Would I want to be part of a tribe now? Unless I was going to get really brave a dress myself all kawaii in Lolita style-my favourite fashion tribe of all-then no. I’d be quite alarmed to find myself face to face with a bunch of people who dress the same as me. I have tastes in common with burlesquers (corsets, flowers, shiny things, pencil skirts), rockabilly (pencil skirts, swing skirts, flowers), 7 year old girls (flowers, red shoes), Chelsea ladies who lunch* (boots, tweed skirts), 80s Sloanes (suits, ballgowns) and scenesters (black, coloured hoisery). I wouldn’t want to just be one thing though. My tastes are too diverse. Identifying myself as one tribe would feel a bit like saying “I’ll only eat Red Leicester”. It’s nice, it’s probably my favourite hard cheese, but would I want to commit myself to eating only that. No.

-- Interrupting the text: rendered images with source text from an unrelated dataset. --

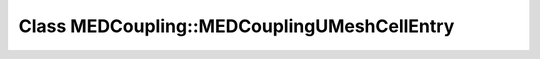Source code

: Class MEDCoupling::MEDCouplingUMeshCellEntry
============================================

.. doxygenclass:: MEDCoupling::MEDCouplingUMeshCellEntry
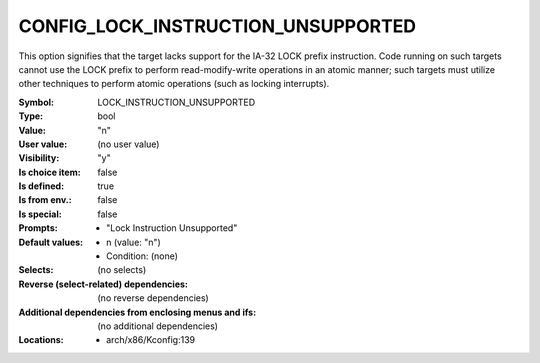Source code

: 
.. _CONFIG_LOCK_INSTRUCTION_UNSUPPORTED:

CONFIG_LOCK_INSTRUCTION_UNSUPPORTED
###################################


This option signifies that the target lacks support for the IA-32
LOCK prefix instruction. Code running on such targets cannot
use the LOCK prefix to perform read-modify-write operations in an
atomic manner; such targets must utilize other techniques to perform
atomic operations (such as locking interrupts).



:Symbol:           LOCK_INSTRUCTION_UNSUPPORTED
:Type:             bool
:Value:            "n"
:User value:       (no user value)
:Visibility:       "y"
:Is choice item:   false
:Is defined:       true
:Is from env.:     false
:Is special:       false
:Prompts:

 *  "Lock Instruction Unsupported"
:Default values:

 *  n (value: "n")
 *   Condition: (none)
:Selects:
 (no selects)
:Reverse (select-related) dependencies:
 (no reverse dependencies)
:Additional dependencies from enclosing menus and ifs:
 (no additional dependencies)
:Locations:
 * arch/x86/Kconfig:139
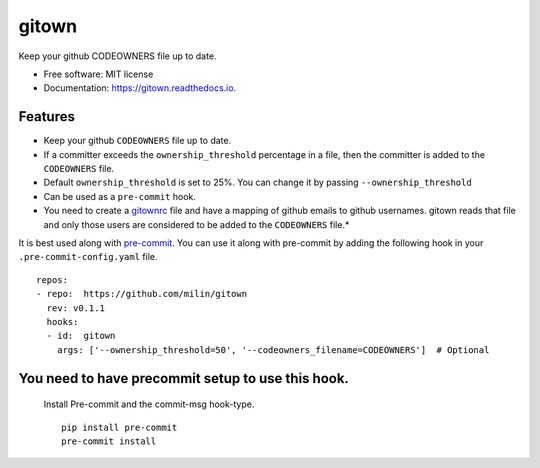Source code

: ======
gitown
======


.. image:: https://img.shields.io/pypi/v/gitown.svg
        :target: https://pypi.python.org/pypi/gitown

.. image:: https://img.shields.io/travis/milin/gitown.svg
        :target: https://travis-ci.com/milin/gitown

.. image:: https://readthedocs.org/projects/gitown/badge/?version=latest
        :target: https://gitown.readthedocs.io/en/latest/?badge=latest
        :alt: Documentation Status


Keep your github CODEOWNERS file up to date.


* Free software: MIT license
* Documentation: https://gitown.readthedocs.io.


Features
--------

* Keep your github ``CODEOWNERS`` file up to date.
* If a committer exceeds the ``ownership_threshold`` percentage in a file, then the committer is added to the ``CODEOWNERS`` file.
* Default ``ownership_threshold`` is set to 25%. You can change it by passing ``--ownership_threshold``
* Can be used as a ``pre-commit`` hook.
* You need to create a gitownrc_ file and have a mapping of github emails to github usernames. gitown reads that file and only those users are considered to be added to the ``CODEOWNERS`` file.*

It is best used along with pre-commit_. You can use it along with pre-commit by adding the following hook in your ``.pre-commit-config.yaml`` file.

::

    repos:
    - repo:  https://github.com/milin/gitown
      rev: v0.1.1
      hooks:
      - id:  gitown
        args: ['--ownership_threshold=50', '--codeowners_filename=CODEOWNERS']  # Optional


You need to have precommit setup to use this hook.
--------------------------------------------------
   Install Pre-commit and the commit-msg hook-type.


   ::

        pip install pre-commit
        pre-commit install


.. _pre-commit: https://pre-commit.com/
.. _gitownrc: https://github.com/milin/gitown/blob/master/.gitownrc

However, I am me. So my perspective on my style can’t really be described as unbiased. What does it say to other people? If you saw me in the street would you assign me to any particular tribe?
And while you’re at answering those, if you haven’t already please share your photos too (pretty pretty please).
*I was told, sometime last year, that I looked as though I’d just parked my Chelsea tractor and was on my way to elevenses.
*I though I’d just take a moment to admit to fancying Peter York when I was younger.